J.D. Vance’s close to the influential conservative think tank behind it, the Heritage Foundation, meanwhile, have prompted many to wonder how much of it he agrees with.
As well as contributing to the Heritage Foundation’s policy reports, he also recently wrote a foreword to a book written by the head of the think tank, Kevin D Roberts.
The Republican campaign has tried to distance itself from Project 2025.
Trump himself claims not to have read the plan. Vance, however, has said that there are ‘some good ideas’ in the plan, though he does not agree with all of them.
Ideological considerations are clearly behind Project 2025’s plans to overhaul the architecture of the US Government.
With proposals to make it easier to fire public employees and replace them with ideologically suitable appointees, there is a whiff of the Red Scare about the plans
The head of the Heritage Foundation has even talked about ‘removing communists and socialists’.
Entire federal departments would also go in the name of the fight against ‘woke propaganda’, including the Education Department.
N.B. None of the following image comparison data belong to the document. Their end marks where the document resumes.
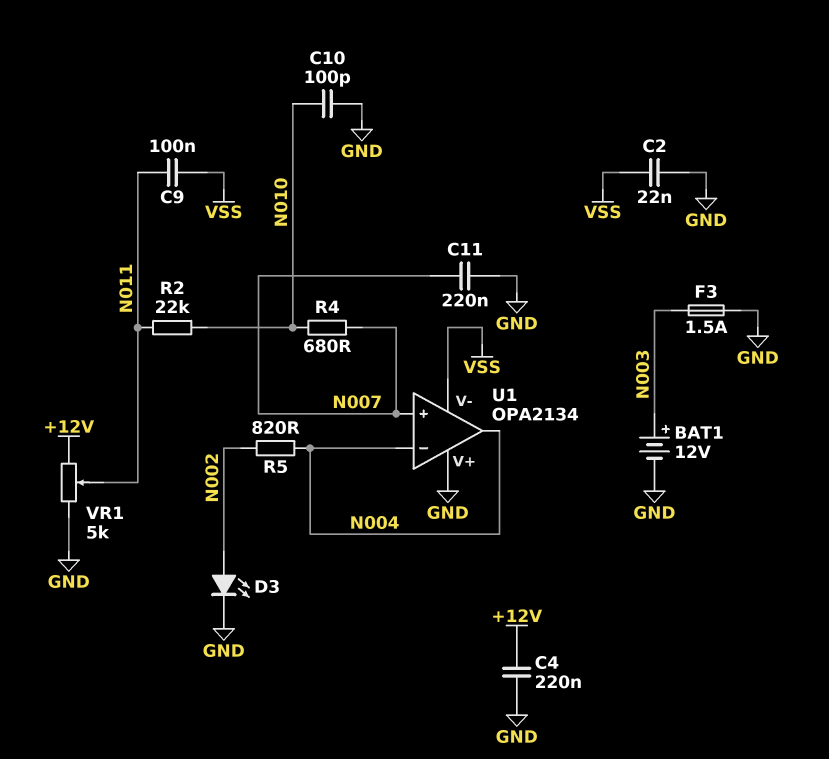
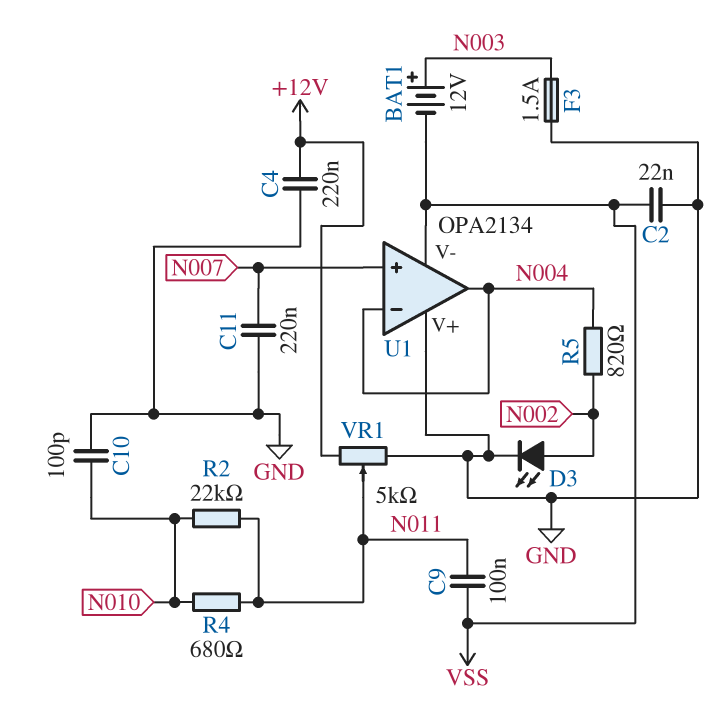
BAT1: 12V (plus N003, minus GND) -> 12V (plus N003, minus VSS)
R4: 680 (N007, N010) -> 680 (N010, N011)

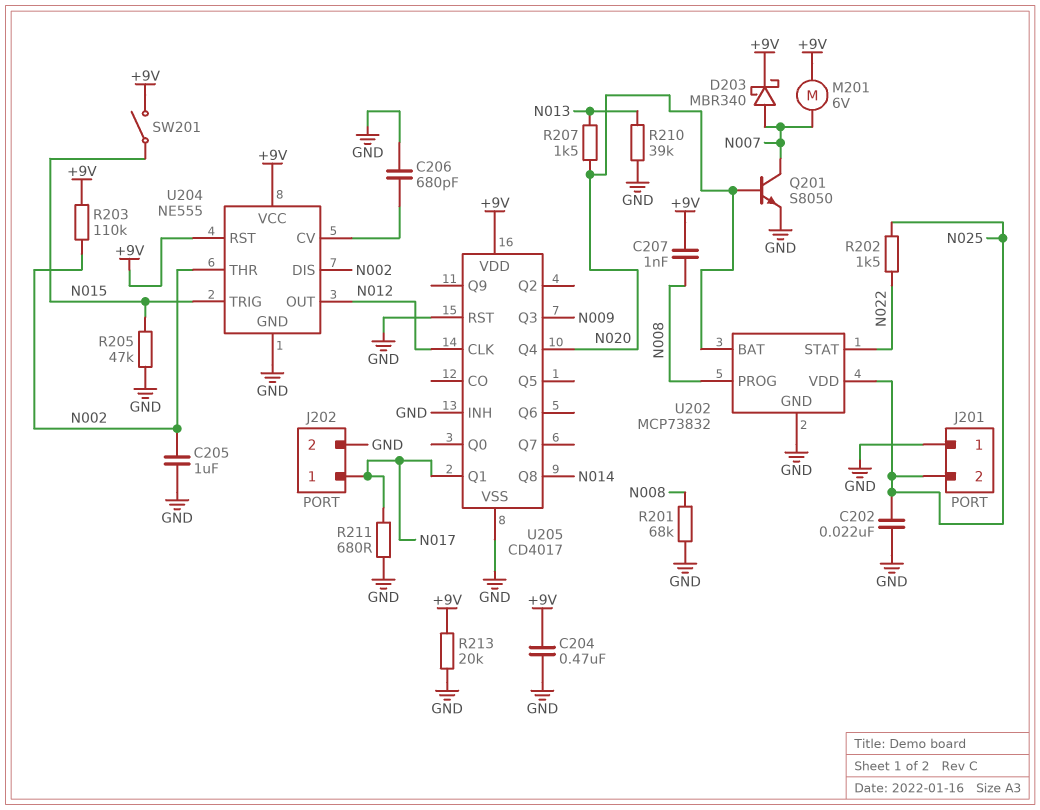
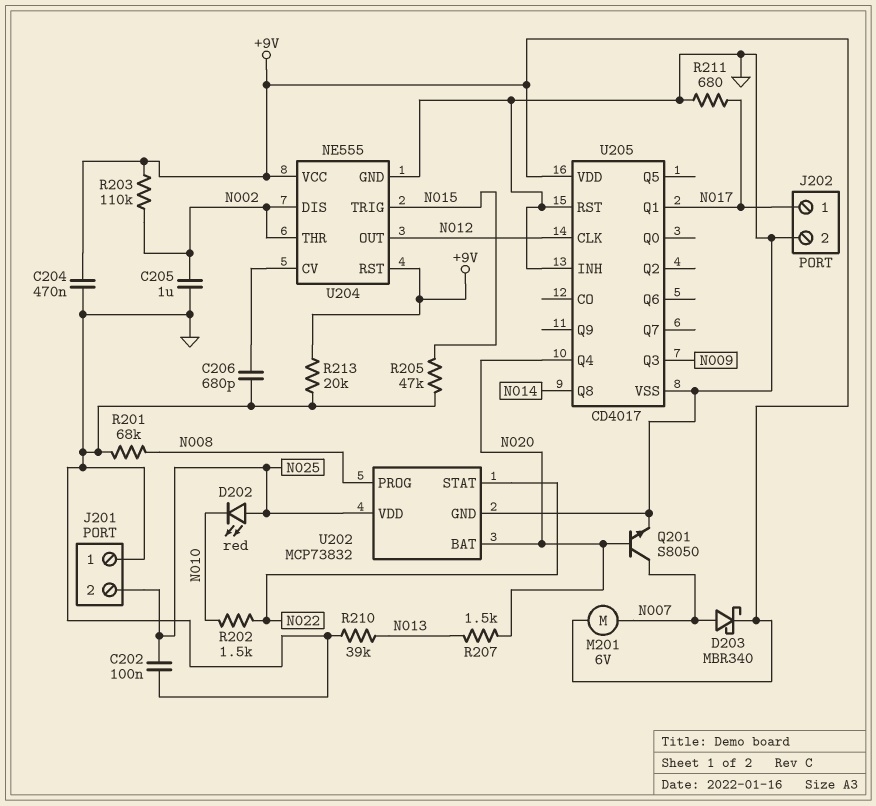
C202: 22nF (GND, N025) -> 100nF (GND, N025)
C207: 1nF (+9V, N008) -> none
D202: none -> LED red (A N025, K N010)
R202: 1.5k (N022, N025) -> 1.5k (N010, N022)
SW201: switch (+9V, N015) -> none

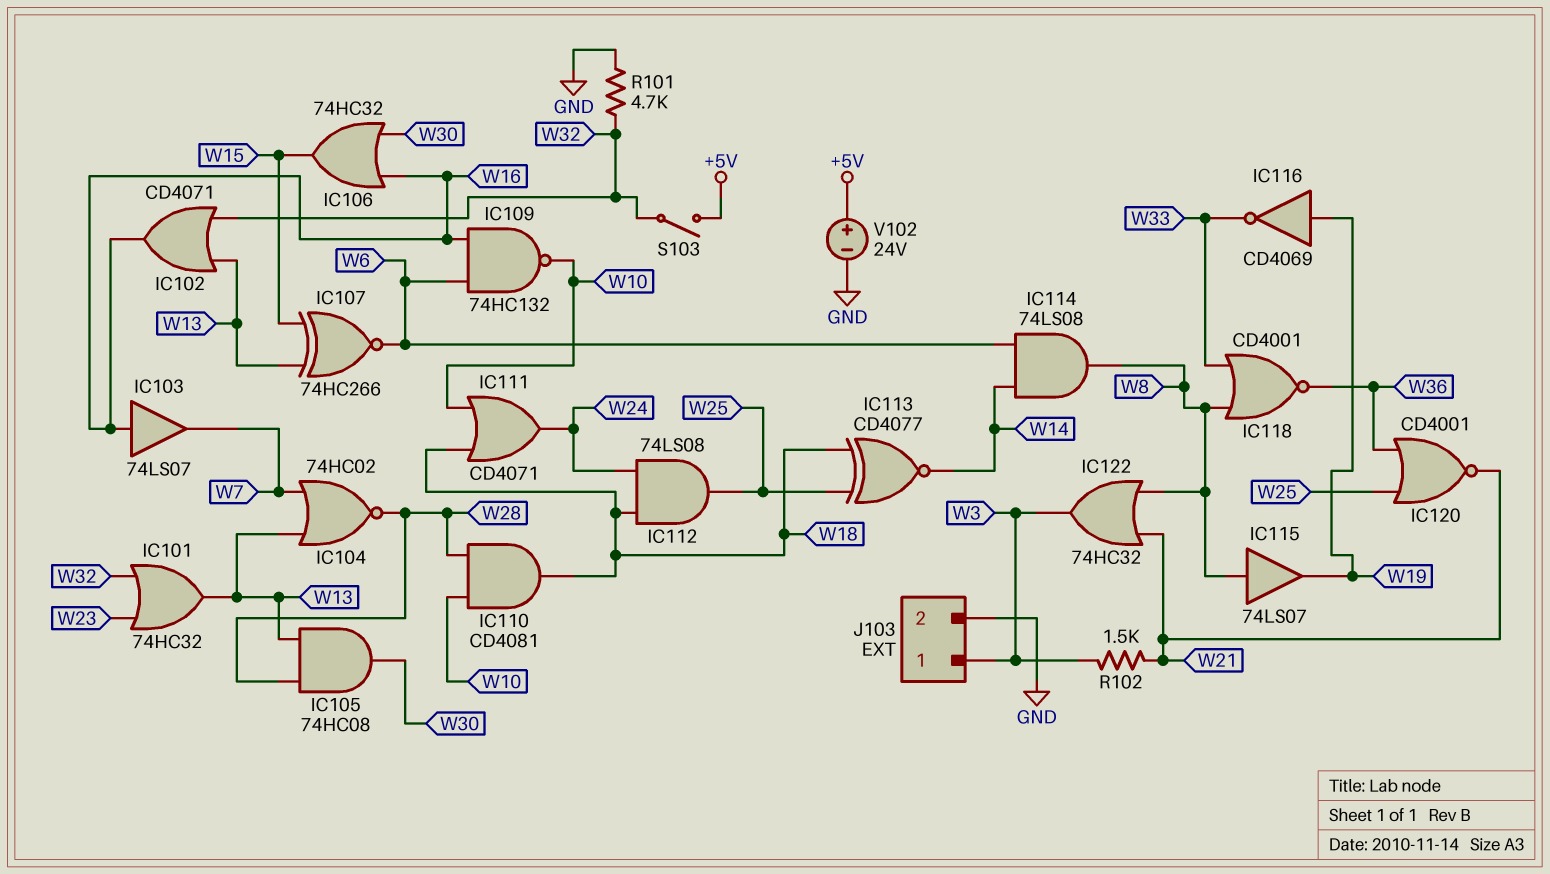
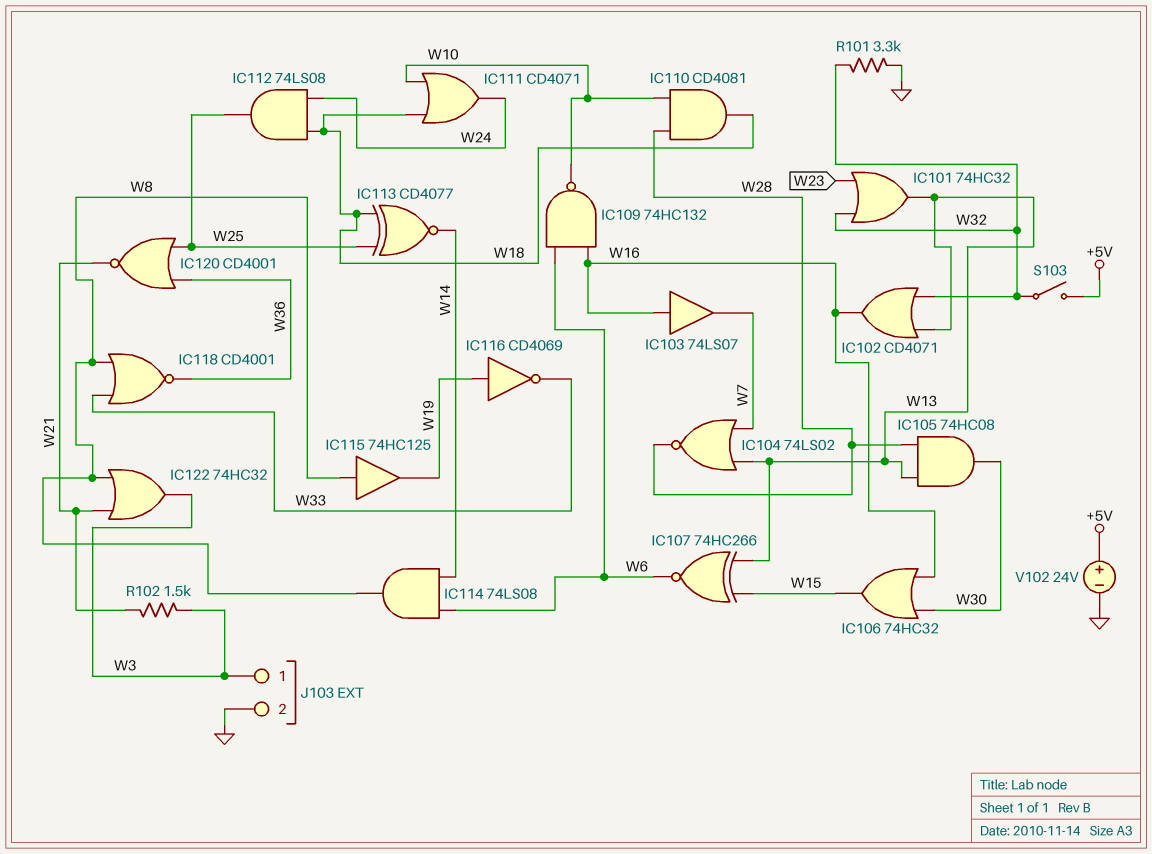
IC104: NOR 74HC02 (in W7, in W13, out W28) -> NOR 74LS02 (in W7, in W13, out W28)
IC115: buffer 74LS07 (in W8, out W19) -> buffer 74HC125 (in W8, out W19)
R101: 4.7k (GND, W32) -> 3.3k (GND, W32)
Others, such as the Centre for Disease Control and the Environmental Protection Agency would be downsized or split up.
And as if the American judiciary wasn’t already politicised enough, the Heritage Foundation’s plans would strip the Department of Justice of its independence.
Worryingly, this is designed to make sure that its decisions are ‘always consistent with the President’s policy agenda and the rule of law’.
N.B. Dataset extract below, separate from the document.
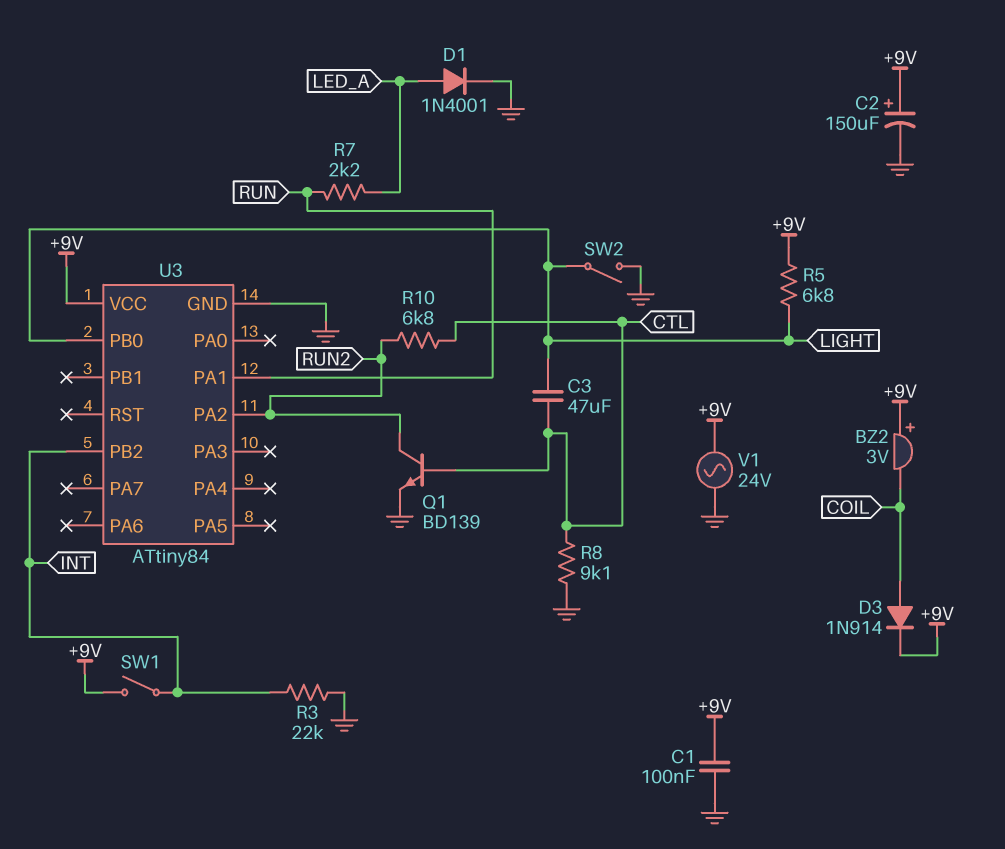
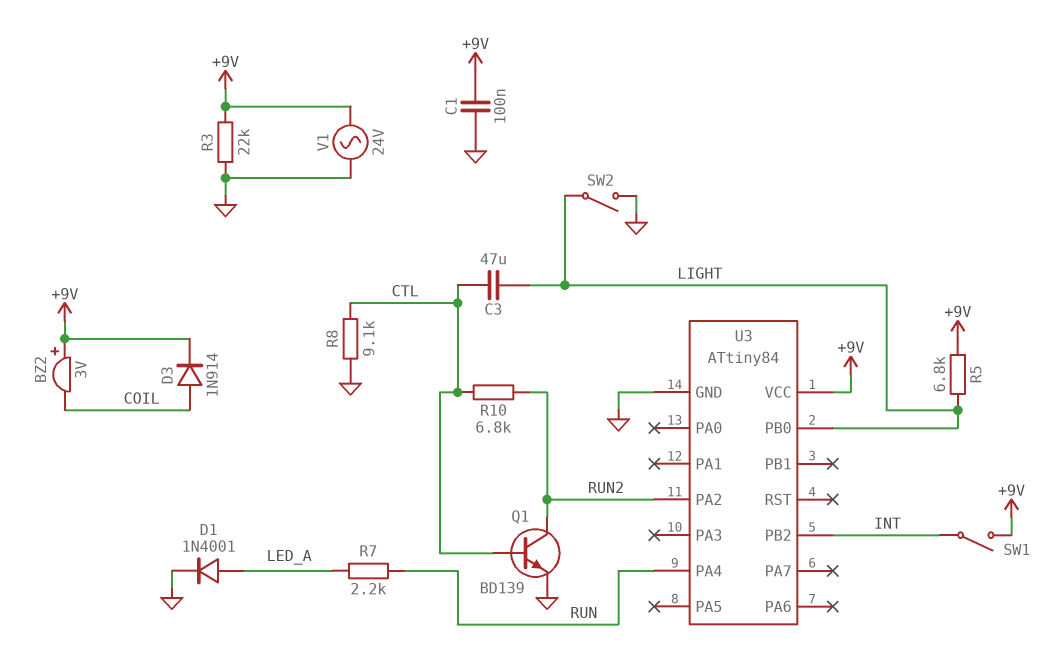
C2: 150uF (plus +9V, minus GND) -> none
R3: 22k (GND, INT) -> 22k (+9V, GND)
U3 pin PA1: RUN -> none
U3 pin PA4: none -> RUN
As if we need Donald Trump to be above the law.
The whole purpose of these proposals is to make it easier for a right-wing President to introduce conservative policies.
The policies outlined range from ‘stopping the war on oil and gas’ to removing the visa categories for victims of trafficking.
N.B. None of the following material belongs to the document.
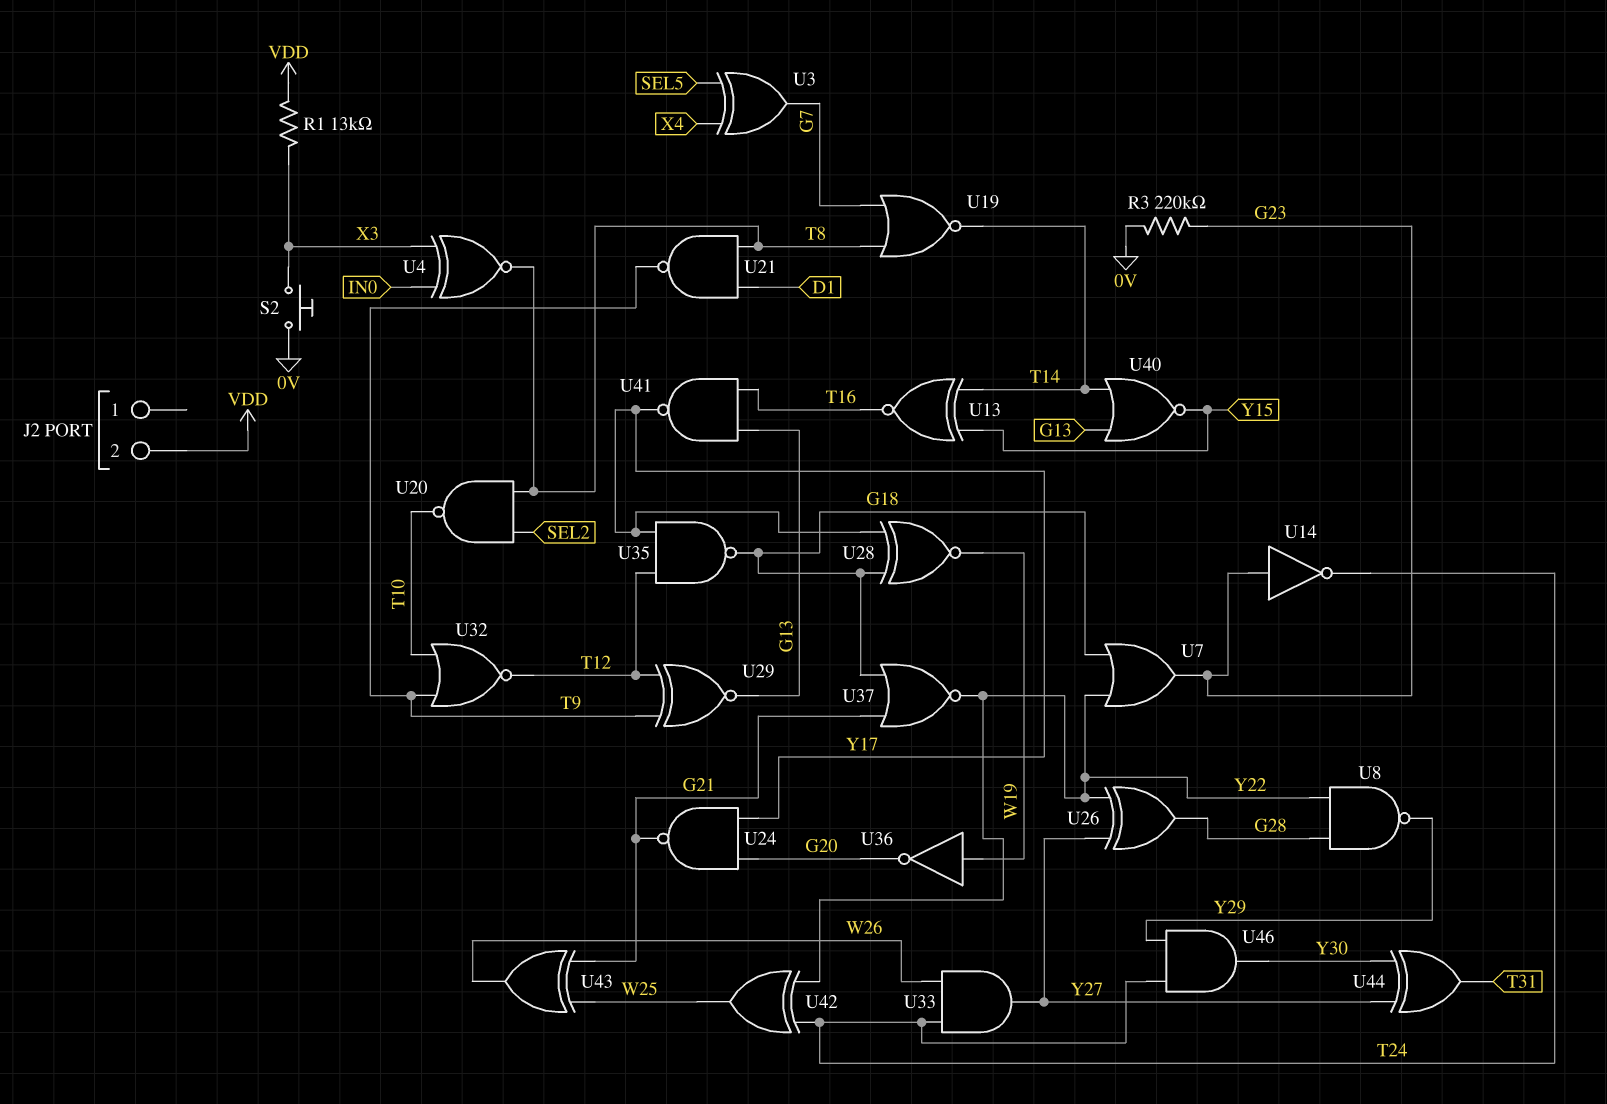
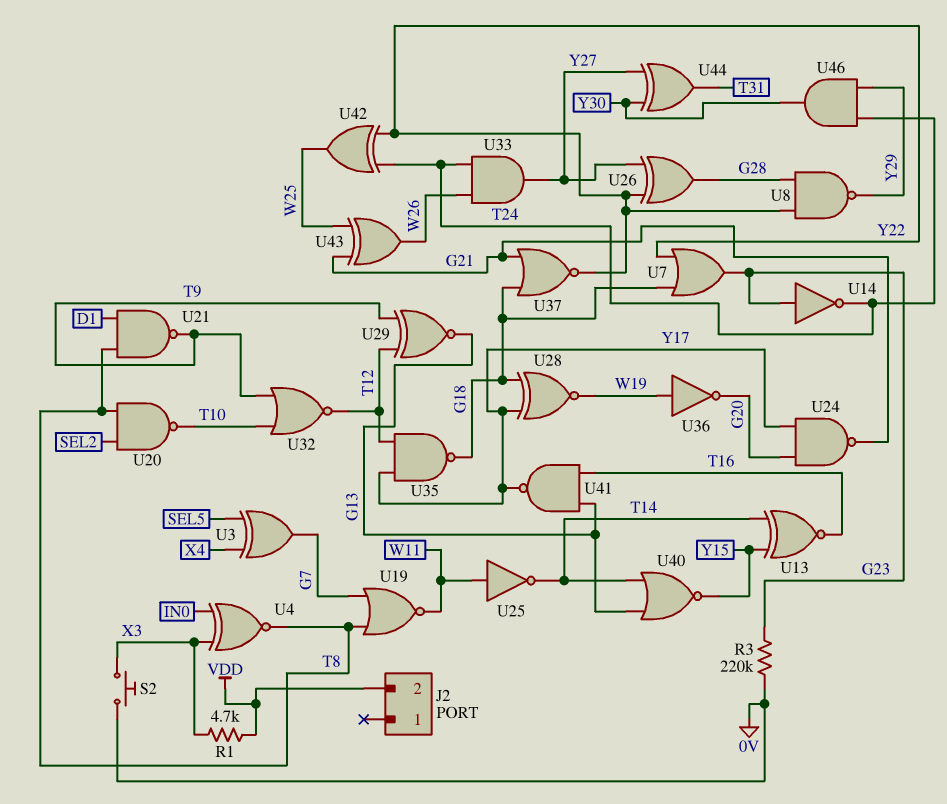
R1: 13k (VDD, X3) -> 4.7k (VDD, X3)
U19: NOR (in G7, in T8, out T14) -> NOR (in G7, in T8, out W11)
U25: none -> NOT (in W11, out T14)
It proposes withdrawing the abortion pill mifepristone from the market, as well as removing terms like ‘reproductive rights’ from all laws and federal regulations.
More broadly, Project 2025 would give ‘the leader of the free world’ far too much power. In short, Project 2025 would make a ‘strongman’ like Trump even stronger.
It seems unlikely that Project 2025 will be implemented in full.
Trump and Vance have distanced themselves from the platform as a whole. Many of the changes proposed would be controversial within the Republican Party. They would also likely be challenged in court.
But that does not mean that they will not take inspiration from it. In a speech given a day before Project 2025 was unveiled, Vance said that the Heritage Foundation “is going to play a major role in helping us figure out how to govern, at the White House, at the Senate, at the House and all across our great country.”
And that should worry us.
Because, whether it’s the Heritage Foundation’s approach to immigration or its full-throated support for planet-killing fossil fuels, the ideas embodied in Project 2025 could have an impact on all of us.